Content starts

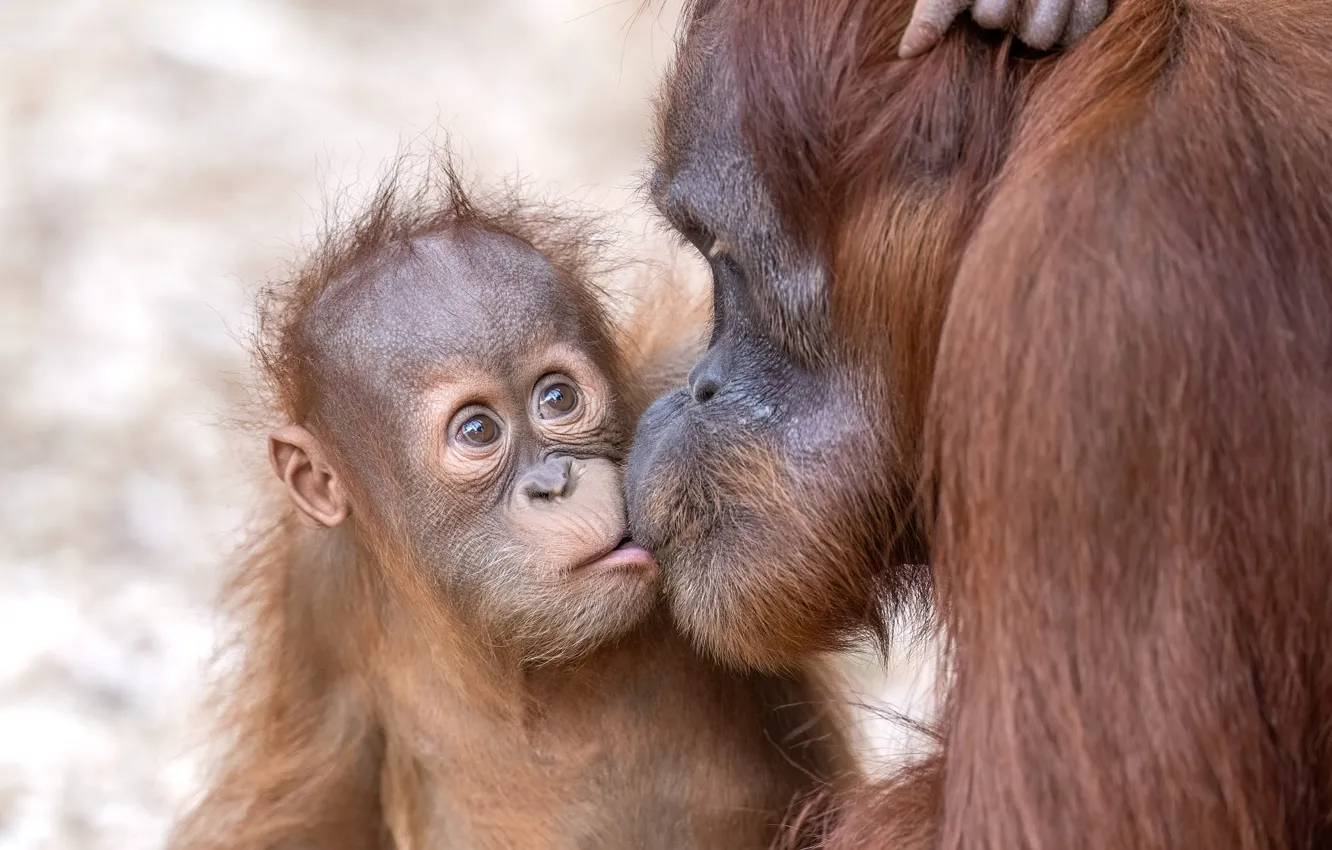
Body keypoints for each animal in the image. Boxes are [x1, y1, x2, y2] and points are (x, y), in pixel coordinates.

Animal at [168, 156, 853, 850]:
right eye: (478, 431)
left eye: (557, 398)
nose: (555, 483)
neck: (536, 665)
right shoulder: (317, 593)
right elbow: (317, 807)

Content ends

◆ **EXERCISE DIRECTIONS**
The response should repeat each record precisely and contain no pictures.

◆ **SOLVED EXERCISE**
Body keypoints for each animal in the image. Boxes are [x1, y1, x2, y2] and points are (x, y), in pixel coordinates.

Animal at [168, 156, 853, 850]:
right eye: (478, 431)
left eye: (557, 398)
nose: (555, 483)
neck: (536, 665)
right shoulder: (317, 593)
right elbow: (317, 807)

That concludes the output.